Three once-promising startups, Airo, HealBe and TellSpec, are on a spectrum between "not ready for prime time" and "outright scam." A third, SCiO from a company called Consumer Physics, still looks like it could be the real deal. Read on for a roundup of would-be calorie tracker drama.

The first company to promise passive calorie tracking -- and to subsequently disappoint its customers -- was Ontario-based Airo back at the end of November 2013. Just three weeks after a successful crowdfunding campaign, it told early backers via email that it had refunded their money and would not put the device back up for sale until it has been tested and validated further. There hasn't been any word from them since.

The next device, the HealBe GoBe also raised a ton of crowdfunding money in 2014, but launched early this year. That company was subjected to much scrutiny by PandoDaily, who pointed out, among other things, a lack of evidence that the device actually tracks calories or nutrition as advertised. In January of this year, it finally launched (or at least sent out test devices to a number of journalists) to mixed reviews. Even those that proclaimed the calorie tracking function accurate found the device buggy, and others considered the calorie tracking features a total bust (in addition to finding the device buggy).

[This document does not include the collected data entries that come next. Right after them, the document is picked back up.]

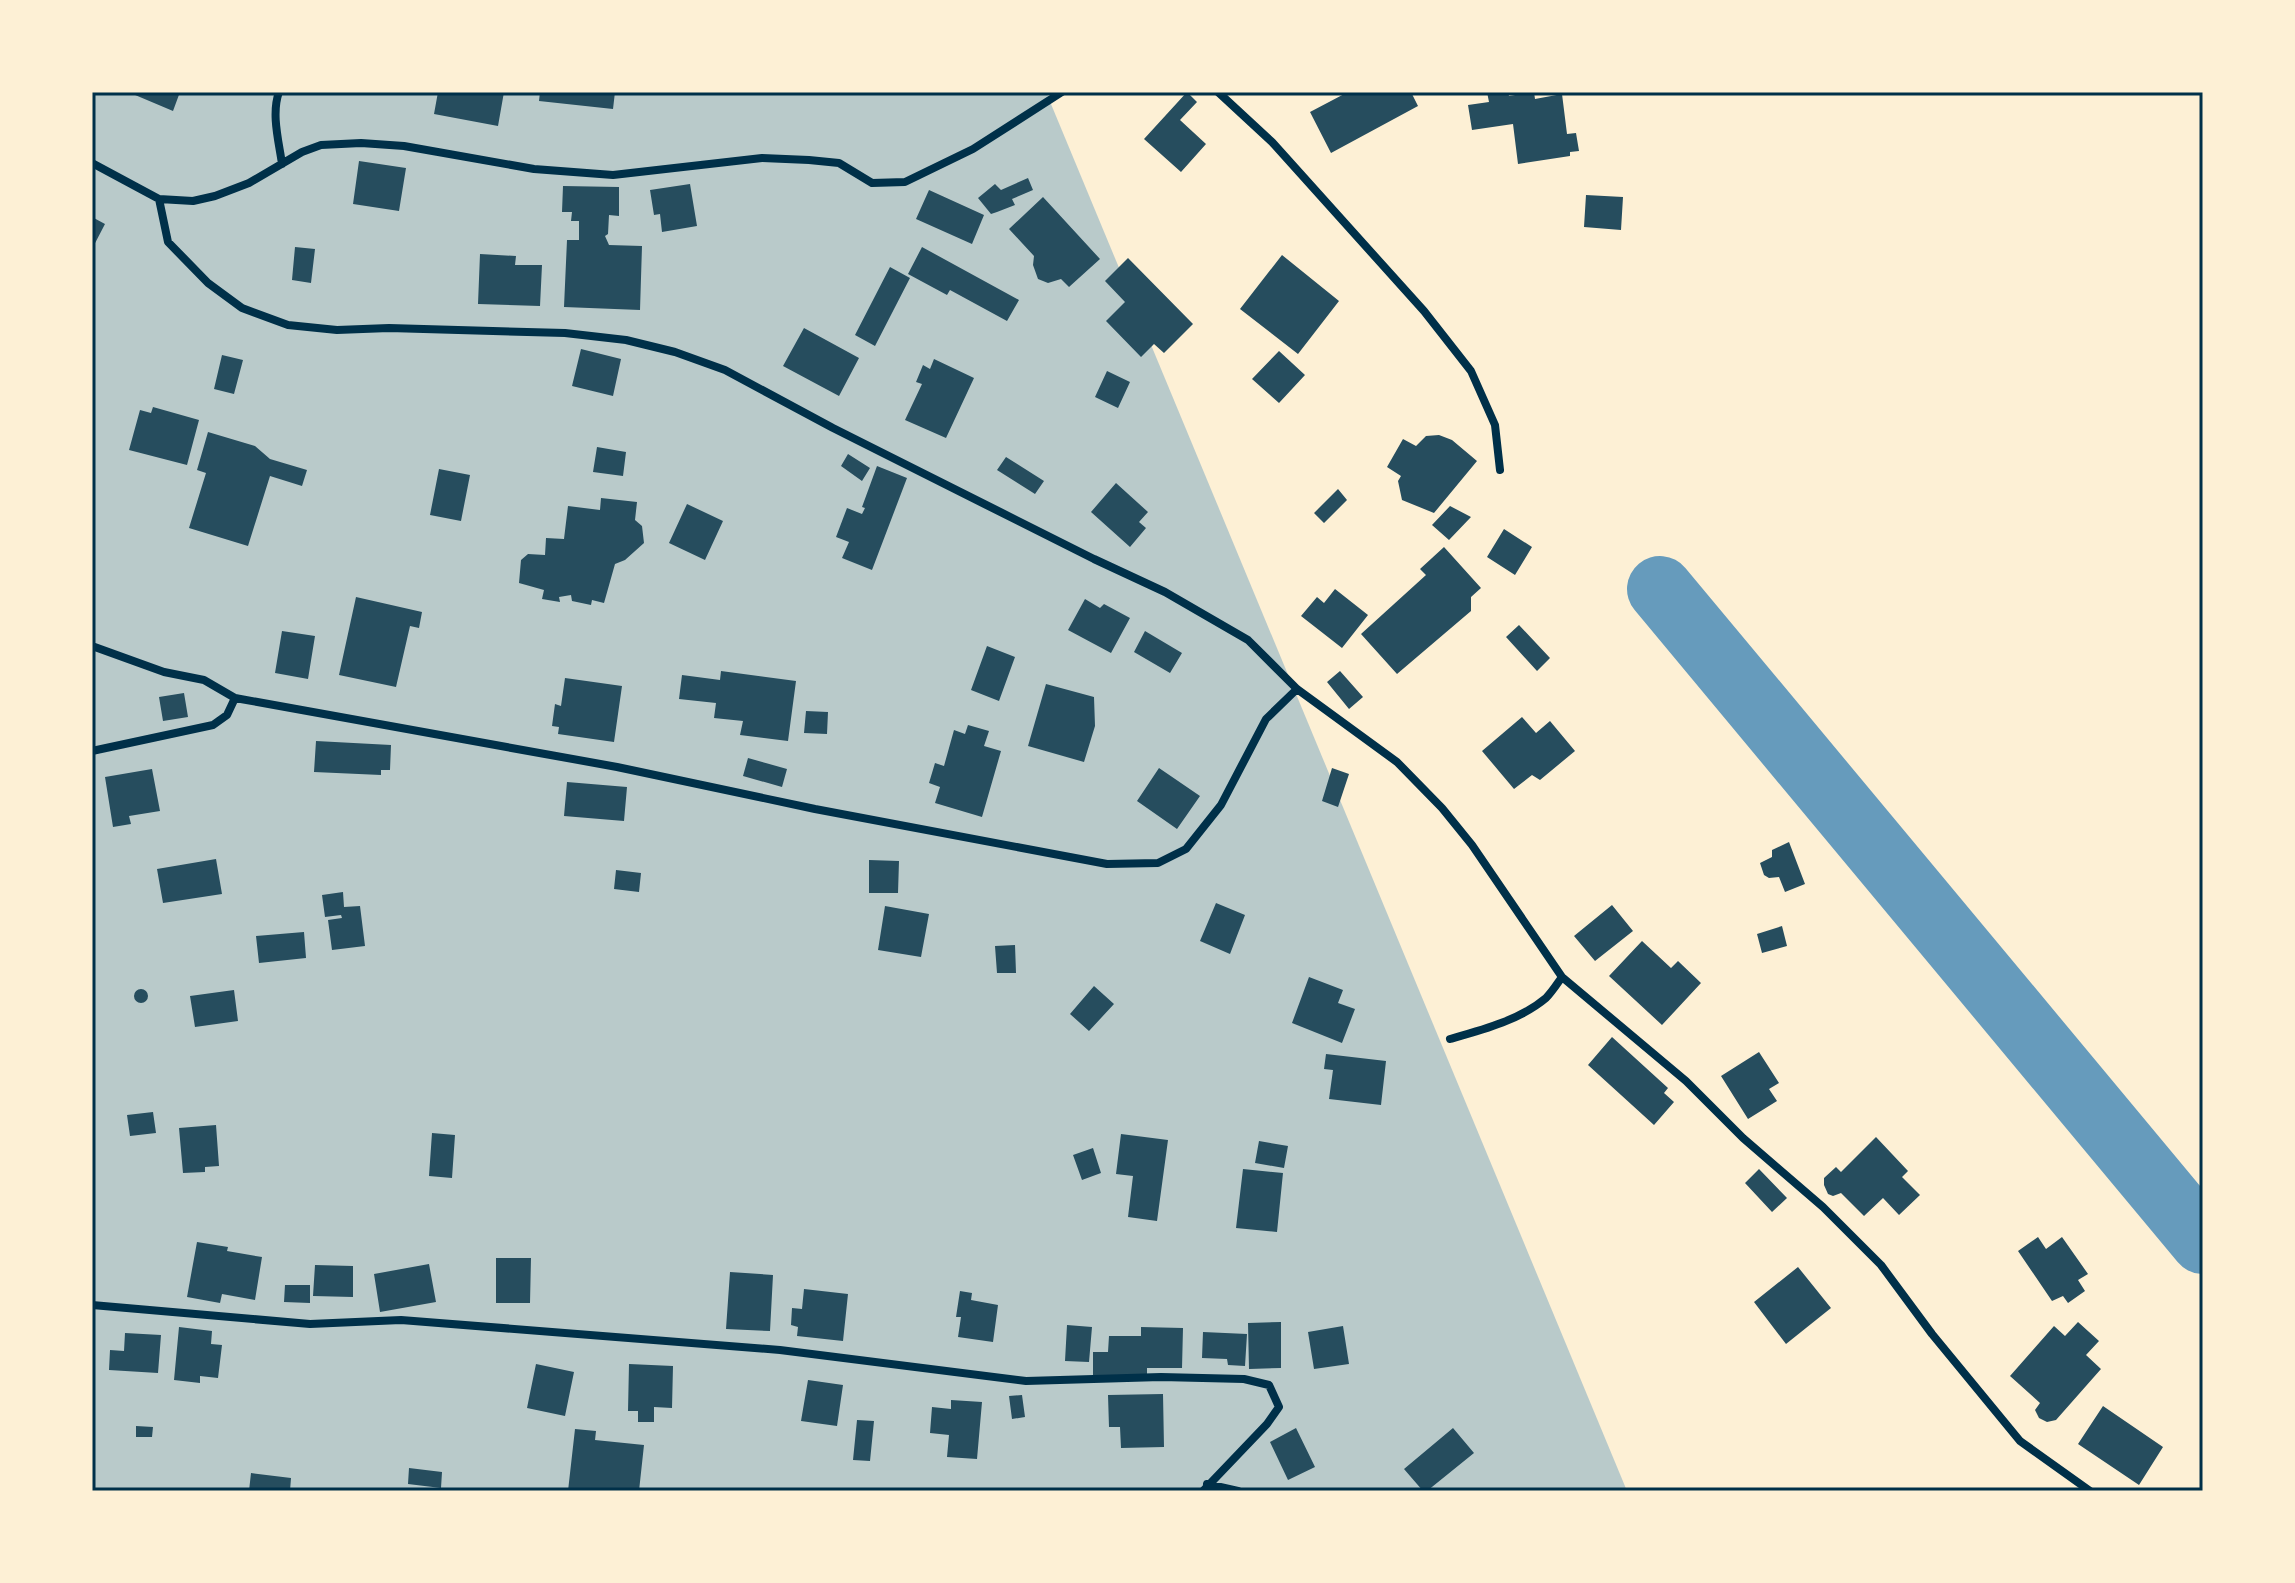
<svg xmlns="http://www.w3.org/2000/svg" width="2295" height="1583" font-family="Rubik,sans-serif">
  <rect width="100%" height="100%" fill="#fdf0d5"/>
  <path fill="#b9caca" d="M92 92H1046L1627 1491H92Z"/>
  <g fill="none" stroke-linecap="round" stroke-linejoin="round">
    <path stroke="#669bbc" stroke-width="66" d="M1660 589 2203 1241"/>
  </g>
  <path fill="#264d5e" d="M128 92H180L173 111Z
    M438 92H504L498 126 434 114Z
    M540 92H615L613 109 539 101Z
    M1187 92 1197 102 1180 120 1206 144 1181 172 1144 139Z
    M1348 92H1411L1418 106 1331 153 1310 112Z
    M1487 92H1508L1509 96 1534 92 1535 99 1562 94 1567 134 1576 133 1579 151 1570 152V156L1518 164 1513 124 1472 130 1468 105 1489 102Z
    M359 161 406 168 399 211 353 204Z
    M1028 178 1033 190 1012 199 1015 205 997 212 991 214 978 198 995 184 1001 190Z
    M690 184 697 226 662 232 660 214 654 215 650 190Z
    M563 186 619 187V216L609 215 608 234 605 236 609 245 642 246 640 310 564 307 567 240H579V221H571L572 212H562Z
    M929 190 984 215 972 244 916 219Z
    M1586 195 1623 197 1621 230 1584 227Z
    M1043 197 1100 259 1069 287 1061 279 1048 283 1038 279 1033 265 1034 256 1009 229Z
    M92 217 105 224 92 249Z
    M295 247 315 249 311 283 292 280Z
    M922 247 1019 300 1007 321 950 290 947 295 908 274Z
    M480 254 516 256 515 265H542L540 306 478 304Z
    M1282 255 1339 301 1298 354 1240 309Z
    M1128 258 1193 324 1164 353 1154 344 1141 357 1106 321 1125 302 1105 281Z
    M890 267 910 278 875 346 855 335Z
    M804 328 859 358 839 396 783 366Z
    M581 349 621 359 613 396 572 386Z
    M1279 351 1305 375 1279 403 1252 379Z
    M222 355 243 360 234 394 214 389Z
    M934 359 974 378 946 438 905 420 922 384 916 382 923 365 930 369Z
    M1107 371 1130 382 1118 408 1095 397Z
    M153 407 199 420 187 465 129 450 140 410 151 413Z
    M208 432 255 446 270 459 307 470 302 486 270 476 248 546 189 528 206 473 197 470Z
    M1439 435 1452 440 1477 461 1434 513 1402 500 1398 481 1401 476 1387 467 1403 439 1416 446 1426 436Z
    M597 447 626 452 623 476 593 472Z
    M848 454 870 468 862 481 841 466Z
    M1006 457 1044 481 1035 494 997 470Z
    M877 466 907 478 872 570 842 558 849 542 836 537 847 508 862 514 865 508 862 507Z
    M439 469 470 475 461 521 430 515Z
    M1116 483 1148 512 1139 522 1146 528 1130 547 1091 512Z
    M1338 489 1347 500 1324 523 1314 513Z
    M601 498 637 502 635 520 642 526 644 543 625 560 615 564 604 603 592 600 591 605 572 601 571 595 559 597 560 602 542 599 544 590 519 583 521 560 528 554 545 555 546 538 564 539 568 506 600 510Z
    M687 504 723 521 705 560 669 543Z
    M1450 506 1471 517 1449 540 1432 525Z
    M1504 529 1532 547 1515 575 1487 557Z
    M1444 547 1481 588 1471 597V611L1397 674 1361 634 1426 575 1420 569Z
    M1335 589 1368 615 1342 648 1301 616 1317 597 1324 603Z
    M356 597 422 612 419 628 410 626 396 687 339 675Z
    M1085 599 1100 608 1104 604 1130 618 1111 653 1068 630Z
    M1519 625 1550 658 1537 671 1506 637Z
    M282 631 315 636 308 679 275 673Z
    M1145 631 1182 653 1170 673 1134 652Z
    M987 646 1015 657 999 701 971 690Z
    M721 671 796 681 788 741 740 735 743 721 714 718 716 703 679 699 682 675 720 680Z
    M1340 671 1363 697 1349 709 1327 682Z
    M565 678 622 686 614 742 558 734 559 727 552 726 555 704 561 706Z
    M1046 684 1094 697 1095 726 1084 762 1028 746Z
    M184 693 188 717 163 721 159 697Z
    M806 711 828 712 827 734 804 733Z
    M1522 717 1536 733 1550 721 1575 751 1540 780 1532 775 1514 789 1482 751Z
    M968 725 989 731 984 746 1001 751 982 817 935 803 940 787 929 783 935 763 944 766 954 730 965 734Z
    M316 741 391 745 390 770H381V775L314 772Z
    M748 758 787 769 782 787 743 776Z
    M1159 768 1200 796 1177 829 1137 801Z
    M1332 768 1349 774 1338 807 1322 801Z
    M152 769 160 811 129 816 131 824 113 827 105 777Z
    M567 782 627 787 624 821 564 816Z
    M1789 842 1805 884 1785 892 1779 877 1769 878 1764 875 1760 863 1772 857V850Z
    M216 859 222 894 163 903 157 869Z
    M869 860 899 861 898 893H869Z
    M616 870 641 873 639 892 614 889Z
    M343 892 344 907 360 906 365 946 332 950 328 920 342 918 341 915 325 917 322 895Z
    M1216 903 1245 915 1230 954 1200 941Z
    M1612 905 1633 931 1595 961 1574 936Z
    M885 906 929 914 921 957 878 950Z
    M1782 926 1787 946 1762 953 1757 934Z
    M304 932 306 958 259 963 256 936Z
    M1642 941 1671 968 1678 961 1701 983 1662 1025 1609 976Z
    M1015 945 1016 973H997L995 946Z
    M1309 977 1343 990 1338 1003 1355 1009 1342 1043 1292 1023Z
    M1094 986 1114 1004 1089 1031 1070 1014Z
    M134 996a7 7 0 1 1 14 0a7 7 0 1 1-14 0Z
    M234 990 238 1021 195 1027 190 996Z
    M1612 1037 1668 1088 1664 1093 1674 1102 1654 1125 1588 1065Z
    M1759 1052 1779 1083 1769 1089 1777 1101 1748 1119 1721 1076Z
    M1326 1054 1386 1061 1381 1105 1329 1099 1333 1070 1324 1069Z
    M153 1112 156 1133 130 1136 127 1115Z
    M216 1125 219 1166 205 1167V1172L183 1173 179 1128Z
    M432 1133 455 1135 452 1178 429 1176Z
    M1121 1134 1168 1140 1157 1221 1128 1217 1133 1176 1116 1174Z
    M1876 1137 1908 1171 1902 1177 1920 1195 1899 1215 1883 1198 1864 1216 1841 1193 1833 1196 1828 1194 1824 1185V1178L1836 1167 1841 1172Z
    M1259 1141 1288 1146 1284 1168 1255 1163Z
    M1093 1148 1101 1173 1082 1180 1073 1155Z
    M1243 1169 1283 1173 1277 1232 1236 1228Z
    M1759 1169 1787 1198 1772 1212 1745 1183Z
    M2038 1237 2046 1249 2062 1237 2088 1274 2078 1280 2085 1291 2068 1303 2063 1296 2052 1301 2018 1251Z
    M197 1242 228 1247 227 1251 262 1257 255 1300 222 1294 220 1303 187 1297Z
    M496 1258H531L530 1303H496Z
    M429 1264 436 1302 380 1312 374 1274Z
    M315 1265 353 1266V1297L313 1296Z
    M1798 1267 1831 1308 1786 1344 1754 1302Z
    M730 1272 773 1275 770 1331 726 1329Z
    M285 1285H310V1303L284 1302Z
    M804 1289 848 1294 843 1341 797 1336 798 1327 791 1325 792 1308 802 1309Z
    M960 1291 972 1293 971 1300 998 1305 993 1342 958 1337 961 1317H956Z
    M1281 1322V1368L1249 1369 1248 1323Z
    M2078 1322 2099 1341 2086 1355 2101 1369 2056 1420 2047 1422 2039 1418 2035 1410 2040 1403 2010 1376 2054 1326 2065 1336Z
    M1067 1325 1092 1327 1089 1362 1065 1361Z
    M1343 1326 1349 1364 1314 1369 1308 1332Z
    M179 1327 212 1331 211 1344 222 1345 218 1378 200 1376V1383L174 1380Z
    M1141 1327 1183 1328 1182 1368H1147V1376L1093 1375V1352H1108L1109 1336H1141Z
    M1203 1332 1247 1334 1245 1366 1228 1365 1227 1359 1202 1358Z
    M125 1333 161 1335 158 1373 109 1370 110 1350 124 1351Z
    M536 1364 574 1372 565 1416 527 1408Z
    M629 1364 673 1366 672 1408 654 1407V1422H638V1411H628Z
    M808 1380 843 1385 837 1426 801 1421Z
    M1163 1394 1164 1447 1121 1448 1120 1427H1109L1108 1395Z
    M1022 1395 1025 1417 1012 1419 1009 1396Z
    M951 1400 982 1402 977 1459 947 1457 949 1435 930 1433 932 1407 951 1409Z
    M2103 1406 2163 1447 2139 1485 2078 1444Z
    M857 1420 874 1421 870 1461 853 1460Z
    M136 1426 153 1427 152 1437H136Z
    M1296 1428 1315 1467 1288 1480 1270 1442Z
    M1453 1428 1474 1453 1427 1491H1423L1404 1469Z
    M575 1429 596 1431 595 1440 644 1445 639 1491H568Z
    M409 1468 442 1472 441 1488 408 1484Z
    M251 1473 291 1478 290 1491H249Z"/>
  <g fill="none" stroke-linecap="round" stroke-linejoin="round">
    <path stroke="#003049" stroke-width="8" d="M279 92C271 114 279 142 282 164
      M1218 92 1272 142 1424 311 1471 371 1495 425 1500 470
      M92 163 159 199 168 242 208 283 242 308 288 325 337 330 389 328 565 333 626 340 675 352 725 370 833 428 1094 559 1165 592 1248 640 1297 689 1397 762 1442 808 1472 845 1562 977 1686 1081 1743 1138 1823 1207 1881 1265 1932 1334 2020 1441 2090 1491
      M159 199 193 201 215 196 249 183 302 152 321 145 361 143 404 146 534 169 613 175 762 158 809 160 839 163 872 183 905 182 973 149 1062 92
      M92 646 164 672 204 680 235 698 227 715 213 725 92 751
      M235 698 617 767 815 809 1107 864 1158 863 1186 849 1221 805 1266 719 1297 689
      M1450 1039C1482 1030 1520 1020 1546 998 1552 992 1557 984 1562 977
      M92 1305 310 1324 401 1320 780 1350 1026 1381 1161 1377 1244 1379 1269 1385 1279 1407 1267 1424 1203 1491
      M1207 1484 1238 1491"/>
  </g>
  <rect width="2295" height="1583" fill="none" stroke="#fdf0d5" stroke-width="188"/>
  <rect x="94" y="94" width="2107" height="1395" fill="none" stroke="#003049" stroke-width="3"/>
</svg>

TellSpec, a miniature spectrometer that claimed to be able to deliver information about allergens, chemicals, nutrients, calories, and ingredients in food that it scanned to a user's smartphone, also raised a lot of crowdfunding money and has so far failed to deliver a product or refund its backers. That saga continued with TellSpec launching another crowdfunding campaign on an investor-focused website, which it was forced to take down after Pando highlighted fraudulent claims in their slide deck.

One more product out there with a successful crowdfunding campaign and a promise of passive food tracking is Consumer Physics, which makes a device called SCiO. SCiO's claims are more modest, specifically telling consumers not to use it for food allergies and admitting that it may not start out perfectly accurate, though accuracy will grow with a user-generated database. The device also has a $4 million investment from Khosla Ventures.